__EXTRACTO DE PÁGINA__
* * * * *

Luis Wertman Zaslav

Sorgo y trigo amargos

El mundo se encuentra amenazado por factores como la escasez, la guerra, el hambre y la enfermedad, a los que se suman los cambios climáticos que alteran el equilibrio de la naturaleza.

Cuatro años después del final de la Segunda Guerra Mundial, en 1949, el director de cine italiano Giuseppe de Santis lograría la fama con una película que se hizo tan relevante como controvertida: Arroz amargo. La trama, que giraba en torno a dos mujeres unidas fortuitamente por un robo, se desarrolla en los difíciles campos de siembra de arroz de la provincia de Vercelli. Es una ficción con una fuerte carga social, porque las dos terminan encabezando una protesta laboral para que las jornaleras sean contratadas legalmente y reciban un trato justo y prestaciones, ante la extenuante labor de sembrar la tierra. La cinta lanzaría al estrellato a Silvana Mangano y afianzaría la exitosa carrera como productor de Dino de Laurentis.

* * * * *

__DATOS DE ENTRADA__
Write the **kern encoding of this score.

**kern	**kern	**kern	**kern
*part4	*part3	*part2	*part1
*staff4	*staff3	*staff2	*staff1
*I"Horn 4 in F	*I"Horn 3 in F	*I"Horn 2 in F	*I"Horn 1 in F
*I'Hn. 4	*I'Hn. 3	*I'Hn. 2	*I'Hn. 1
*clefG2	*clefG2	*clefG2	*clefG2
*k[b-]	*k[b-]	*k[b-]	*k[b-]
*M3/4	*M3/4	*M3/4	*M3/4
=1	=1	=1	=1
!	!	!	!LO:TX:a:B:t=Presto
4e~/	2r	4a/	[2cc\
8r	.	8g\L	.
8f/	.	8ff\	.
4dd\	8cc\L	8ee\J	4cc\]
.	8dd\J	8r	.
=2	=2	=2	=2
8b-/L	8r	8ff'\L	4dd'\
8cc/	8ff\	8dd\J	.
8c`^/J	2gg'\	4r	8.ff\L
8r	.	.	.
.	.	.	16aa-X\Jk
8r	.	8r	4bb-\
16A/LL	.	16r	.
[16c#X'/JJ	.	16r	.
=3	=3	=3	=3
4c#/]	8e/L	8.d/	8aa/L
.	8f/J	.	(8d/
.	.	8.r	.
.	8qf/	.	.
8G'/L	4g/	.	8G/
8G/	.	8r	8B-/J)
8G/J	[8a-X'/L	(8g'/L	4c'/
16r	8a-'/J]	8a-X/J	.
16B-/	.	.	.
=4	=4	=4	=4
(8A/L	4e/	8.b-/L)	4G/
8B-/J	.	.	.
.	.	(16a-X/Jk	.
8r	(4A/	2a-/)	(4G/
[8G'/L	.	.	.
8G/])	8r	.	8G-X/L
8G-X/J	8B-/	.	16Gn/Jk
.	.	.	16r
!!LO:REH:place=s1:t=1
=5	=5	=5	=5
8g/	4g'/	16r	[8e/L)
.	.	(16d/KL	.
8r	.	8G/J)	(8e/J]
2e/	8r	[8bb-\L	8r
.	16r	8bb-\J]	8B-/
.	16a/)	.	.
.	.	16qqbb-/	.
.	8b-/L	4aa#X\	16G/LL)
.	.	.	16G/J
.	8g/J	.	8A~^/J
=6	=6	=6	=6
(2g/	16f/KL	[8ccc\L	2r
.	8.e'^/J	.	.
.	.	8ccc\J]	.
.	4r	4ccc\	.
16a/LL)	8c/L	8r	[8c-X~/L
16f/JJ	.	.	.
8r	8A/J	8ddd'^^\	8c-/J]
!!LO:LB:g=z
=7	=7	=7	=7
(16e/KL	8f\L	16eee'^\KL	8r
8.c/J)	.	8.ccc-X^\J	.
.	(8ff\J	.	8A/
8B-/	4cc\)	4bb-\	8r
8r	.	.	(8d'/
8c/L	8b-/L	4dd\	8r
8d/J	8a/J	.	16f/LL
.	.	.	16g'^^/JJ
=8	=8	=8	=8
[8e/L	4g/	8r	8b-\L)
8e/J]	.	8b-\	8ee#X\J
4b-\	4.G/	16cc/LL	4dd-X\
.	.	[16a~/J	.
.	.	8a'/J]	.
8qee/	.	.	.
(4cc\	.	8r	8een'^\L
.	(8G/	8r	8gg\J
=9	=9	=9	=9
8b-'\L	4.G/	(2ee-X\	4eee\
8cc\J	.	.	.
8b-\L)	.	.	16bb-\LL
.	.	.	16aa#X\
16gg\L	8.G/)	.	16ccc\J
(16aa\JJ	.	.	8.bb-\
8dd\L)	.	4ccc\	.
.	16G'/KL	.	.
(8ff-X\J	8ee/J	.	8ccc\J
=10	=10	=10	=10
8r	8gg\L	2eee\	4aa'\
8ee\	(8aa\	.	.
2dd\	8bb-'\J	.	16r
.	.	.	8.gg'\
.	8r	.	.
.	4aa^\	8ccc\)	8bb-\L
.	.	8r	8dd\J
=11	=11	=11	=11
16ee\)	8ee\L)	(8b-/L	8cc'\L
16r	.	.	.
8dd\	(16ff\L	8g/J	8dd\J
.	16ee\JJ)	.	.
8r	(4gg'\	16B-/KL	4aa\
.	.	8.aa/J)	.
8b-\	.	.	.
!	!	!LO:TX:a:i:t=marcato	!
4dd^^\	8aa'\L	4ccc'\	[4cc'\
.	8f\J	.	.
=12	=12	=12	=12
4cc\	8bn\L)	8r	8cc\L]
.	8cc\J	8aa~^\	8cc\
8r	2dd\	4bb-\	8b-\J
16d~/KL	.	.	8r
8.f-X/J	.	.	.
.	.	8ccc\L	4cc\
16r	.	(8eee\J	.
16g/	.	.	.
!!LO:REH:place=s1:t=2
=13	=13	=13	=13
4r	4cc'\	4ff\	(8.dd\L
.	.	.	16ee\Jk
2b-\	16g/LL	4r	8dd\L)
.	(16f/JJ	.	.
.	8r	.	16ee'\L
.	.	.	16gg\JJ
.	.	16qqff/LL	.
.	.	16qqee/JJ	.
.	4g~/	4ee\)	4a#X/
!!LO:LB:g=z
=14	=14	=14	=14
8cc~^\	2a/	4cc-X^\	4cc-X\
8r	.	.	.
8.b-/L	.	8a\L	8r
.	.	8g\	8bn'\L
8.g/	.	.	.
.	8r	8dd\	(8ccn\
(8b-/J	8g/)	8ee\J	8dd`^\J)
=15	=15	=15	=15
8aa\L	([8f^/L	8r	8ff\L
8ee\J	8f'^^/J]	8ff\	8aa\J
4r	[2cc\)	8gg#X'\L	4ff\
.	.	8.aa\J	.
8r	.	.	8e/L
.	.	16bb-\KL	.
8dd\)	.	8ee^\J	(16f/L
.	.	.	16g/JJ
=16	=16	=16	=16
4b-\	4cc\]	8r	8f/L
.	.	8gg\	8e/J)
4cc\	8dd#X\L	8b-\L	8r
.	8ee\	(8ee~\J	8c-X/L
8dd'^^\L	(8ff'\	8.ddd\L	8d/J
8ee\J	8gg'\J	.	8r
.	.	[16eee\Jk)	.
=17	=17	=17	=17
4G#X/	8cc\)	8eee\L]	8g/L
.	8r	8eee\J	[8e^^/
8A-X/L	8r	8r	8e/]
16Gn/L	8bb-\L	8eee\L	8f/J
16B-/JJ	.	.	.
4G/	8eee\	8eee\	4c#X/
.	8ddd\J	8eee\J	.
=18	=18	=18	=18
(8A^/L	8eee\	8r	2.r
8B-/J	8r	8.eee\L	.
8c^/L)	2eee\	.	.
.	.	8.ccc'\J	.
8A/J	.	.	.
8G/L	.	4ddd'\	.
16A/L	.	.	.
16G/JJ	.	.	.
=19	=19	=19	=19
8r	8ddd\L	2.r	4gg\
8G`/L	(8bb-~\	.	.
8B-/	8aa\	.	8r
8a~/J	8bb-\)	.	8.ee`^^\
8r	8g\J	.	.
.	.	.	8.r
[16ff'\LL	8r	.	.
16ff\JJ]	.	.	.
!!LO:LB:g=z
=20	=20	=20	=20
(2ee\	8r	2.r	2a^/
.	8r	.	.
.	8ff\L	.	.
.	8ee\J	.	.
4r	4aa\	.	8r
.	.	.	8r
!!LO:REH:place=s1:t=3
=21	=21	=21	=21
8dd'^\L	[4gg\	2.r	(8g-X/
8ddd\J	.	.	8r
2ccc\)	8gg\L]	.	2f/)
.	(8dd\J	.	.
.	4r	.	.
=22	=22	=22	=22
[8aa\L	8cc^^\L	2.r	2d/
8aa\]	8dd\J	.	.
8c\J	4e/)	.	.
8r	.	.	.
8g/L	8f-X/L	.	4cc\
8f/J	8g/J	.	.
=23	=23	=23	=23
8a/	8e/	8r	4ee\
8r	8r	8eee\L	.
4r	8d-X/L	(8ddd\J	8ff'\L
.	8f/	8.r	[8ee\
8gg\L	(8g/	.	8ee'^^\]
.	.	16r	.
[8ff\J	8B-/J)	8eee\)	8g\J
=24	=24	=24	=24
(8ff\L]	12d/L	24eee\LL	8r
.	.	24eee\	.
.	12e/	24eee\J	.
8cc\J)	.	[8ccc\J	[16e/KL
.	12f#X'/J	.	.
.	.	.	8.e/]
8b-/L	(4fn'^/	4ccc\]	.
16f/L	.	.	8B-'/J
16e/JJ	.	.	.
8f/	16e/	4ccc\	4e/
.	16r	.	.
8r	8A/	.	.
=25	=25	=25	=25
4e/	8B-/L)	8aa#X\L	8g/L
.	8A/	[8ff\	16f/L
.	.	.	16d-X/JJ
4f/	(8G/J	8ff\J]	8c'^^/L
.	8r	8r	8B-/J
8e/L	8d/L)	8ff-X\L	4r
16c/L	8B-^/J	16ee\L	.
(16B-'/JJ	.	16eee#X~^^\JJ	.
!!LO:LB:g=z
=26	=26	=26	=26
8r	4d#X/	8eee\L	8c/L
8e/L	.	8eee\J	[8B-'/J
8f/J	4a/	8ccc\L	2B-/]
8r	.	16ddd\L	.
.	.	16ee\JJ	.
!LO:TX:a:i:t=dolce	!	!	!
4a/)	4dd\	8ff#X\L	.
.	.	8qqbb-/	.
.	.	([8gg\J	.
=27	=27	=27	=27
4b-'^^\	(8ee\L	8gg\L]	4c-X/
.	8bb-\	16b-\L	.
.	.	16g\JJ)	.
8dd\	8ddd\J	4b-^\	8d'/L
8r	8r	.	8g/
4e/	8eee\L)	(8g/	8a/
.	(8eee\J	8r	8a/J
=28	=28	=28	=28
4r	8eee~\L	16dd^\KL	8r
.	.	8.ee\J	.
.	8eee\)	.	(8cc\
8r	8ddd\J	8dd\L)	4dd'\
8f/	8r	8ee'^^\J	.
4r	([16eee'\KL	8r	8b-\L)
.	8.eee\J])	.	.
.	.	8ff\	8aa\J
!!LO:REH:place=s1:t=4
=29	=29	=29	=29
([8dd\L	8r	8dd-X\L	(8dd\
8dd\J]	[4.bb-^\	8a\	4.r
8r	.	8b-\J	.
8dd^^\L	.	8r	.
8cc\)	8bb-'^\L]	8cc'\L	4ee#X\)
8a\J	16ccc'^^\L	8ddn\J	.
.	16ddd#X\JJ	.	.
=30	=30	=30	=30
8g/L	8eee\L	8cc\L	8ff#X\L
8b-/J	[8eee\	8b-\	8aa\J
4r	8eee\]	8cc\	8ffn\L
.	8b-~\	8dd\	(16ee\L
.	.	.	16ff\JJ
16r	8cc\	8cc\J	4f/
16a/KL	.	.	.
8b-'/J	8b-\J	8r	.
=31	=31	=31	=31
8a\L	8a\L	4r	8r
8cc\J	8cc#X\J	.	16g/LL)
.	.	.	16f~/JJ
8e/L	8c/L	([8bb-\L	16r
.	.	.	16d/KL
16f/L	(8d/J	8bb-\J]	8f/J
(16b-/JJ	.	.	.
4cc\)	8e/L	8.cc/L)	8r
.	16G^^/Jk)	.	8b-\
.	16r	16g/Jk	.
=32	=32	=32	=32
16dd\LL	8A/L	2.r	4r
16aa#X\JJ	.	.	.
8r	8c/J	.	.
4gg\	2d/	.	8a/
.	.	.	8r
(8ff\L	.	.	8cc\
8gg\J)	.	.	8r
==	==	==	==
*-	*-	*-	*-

* * * * *

__SOLICITUD DE TRABAJO 1__
Indica si cada afirmación coincide con el extracto: (a) la trama de la película transcurre en la provincia de Vercelli; (b) las dos protagonistas se conocen durante una protesta laboral; (c) la cinta lanzó al estrellato a Dino de Laurentis. Responde sí o no a cada una y cita las palabras del extracto que lo deciden.
__SOLICITUD DE TRABAJO 2__
Copia literalmente el tramo del extracto que va desde "Sorgo y trigo" hasta "de la naturaleza.".

__ESPACIO DE RESPUESTA 1__
(a) Sí: "se desarrolla en los difíciles campos de siembra de arroz de la provincia de Vercelli".
(b) No: "dos mujeres unidas fortuitamente por un robo".
(c) No: "La cinta lanzaría al estrellato a Silvana Mangano".

__ESPACIO DE RESPUESTA 2__
Sorgo y trigo amargos

El mundo se encuentra amenazado por factores como la escasez, la guerra, el hambre y la enfermedad, a los que se suman los cambios climáticos que alteran el equilibrio de la naturaleza.